The monastic rhythm of life itself is not disposed towards laziness. Here pilgrims, besides venerating the blessed relics of the saints, learn self-management. In any monastery there is a clear daily order which has not changed for ages. It includes the obligatory services—the Midnight Office, the Hours, Liturgy, Vespers, trapeza and time for obediences and rest… Everything is cyclical.

All people living in the world can to some extent imitate the monastic order and try to clearly organize their day, and think about when to work, when to pray, when to rest. It will thus become much easier to combat your laziness. As captured in history, people lived this way in the good ol’ days, trying in everything to emulate the monastics. It’s no accident that our country seems to visiting foreigners as one great monastery.

—Why is self-management so difficult on our own, but easier in a monastery?
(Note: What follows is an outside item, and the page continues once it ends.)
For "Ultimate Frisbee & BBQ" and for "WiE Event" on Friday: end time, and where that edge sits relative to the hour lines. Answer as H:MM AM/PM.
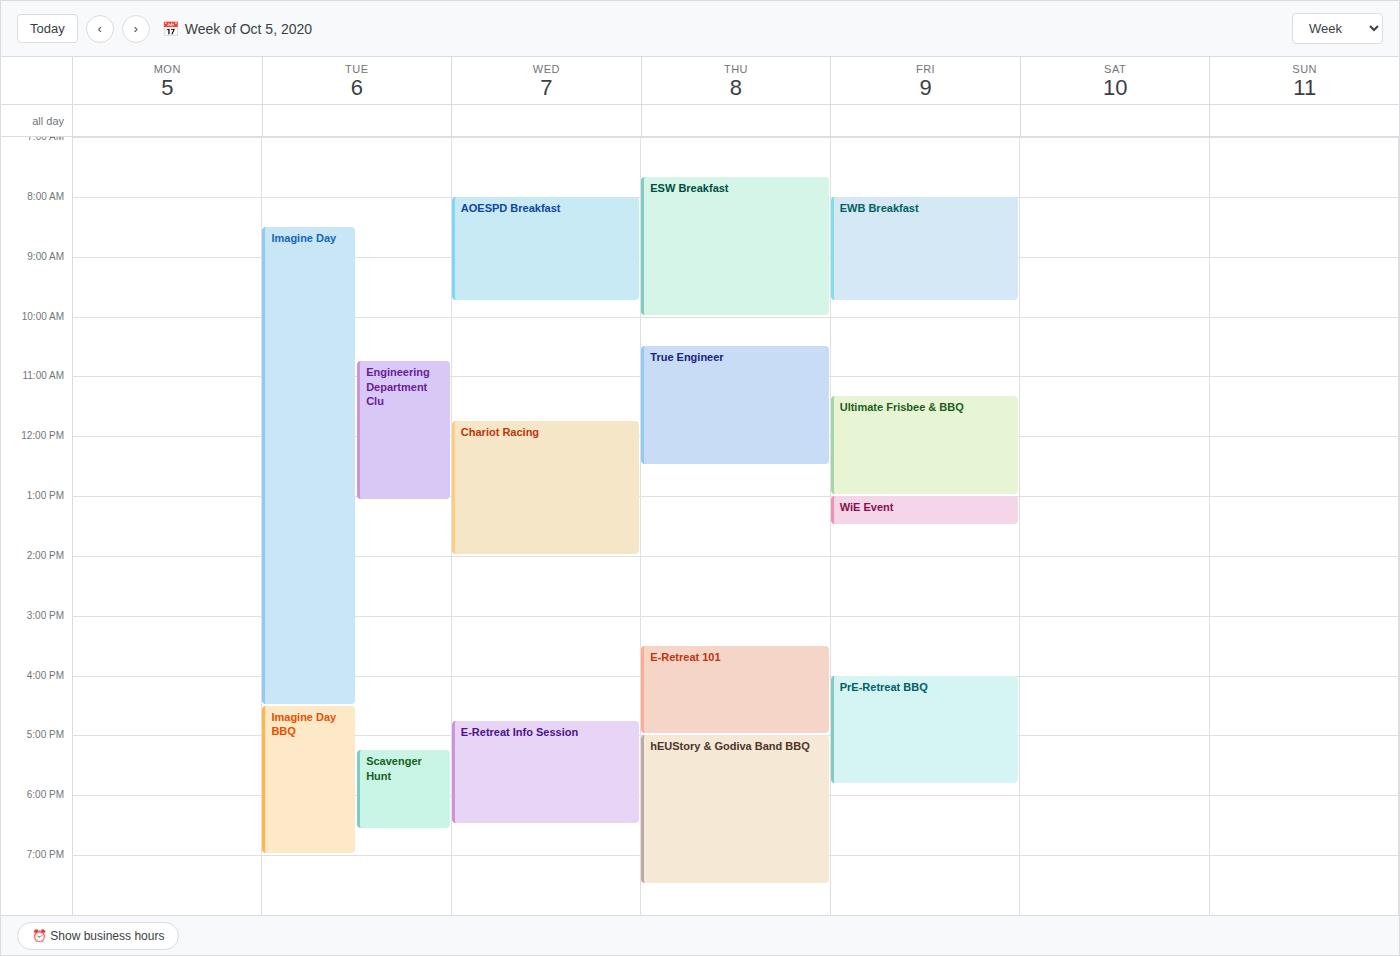
"Ultimate Frisbee & BBQ": 1:00 PM, exactly on the 1 PM line. "WiE Event": 1:30 PM, halfway between the 1 PM and 2 PM lines.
—I myself would, for example, not go to church out of laziness, but look—the brothers go. You feel ashamed if you miss a Divine service, not because the abbot scolds you, but before the brothers. In a monastery, as in a big family, everything is inter-connected. If you don’t go to a service, then someone will have to take out the particles for you, read the commemoration lists, the choir singing will suffer from your absence on the kliros (if you chant in the choir) and it will affect the mood of all those serving and praying. You see how everyone has such a great responsibility in monasteries. Here you constantly feel a sense of duty with no time to be lazy. The monastery brethren try to support one another all the time.

It should be the same in a family: the feeling of responsibility, mutual support, bearing one another’s weaknesses. If such an attitude is missing then the spouses only look at who owes what to whom, who’s obliged, who did more. And, in the end, the marriage is destroyed.

We must overcome laziness as soon as the symptoms appear. One of them is despondency. Despondency, as we have said before, fights against prayer, fasting, and labor, but if you have this combination then your home will be filled with joy.

—Batiushka, we have received really no new advice. We always return to prayer and fasting.

—The problem is only in that we don’t always understand how real prayer and true fasting should be. We often excessively begrudge and fear that if we give more time to prayer then we won’t manage to get something else done. But it’s a snare…

Natalia Goroshkova spoke with Archimandrite Markell (Pavuk)
Translated by Jesse Dominick

Orthodox Life

10/11/2016


[1] Meaning that although Kiev is far away, if you know how to ask you will get there.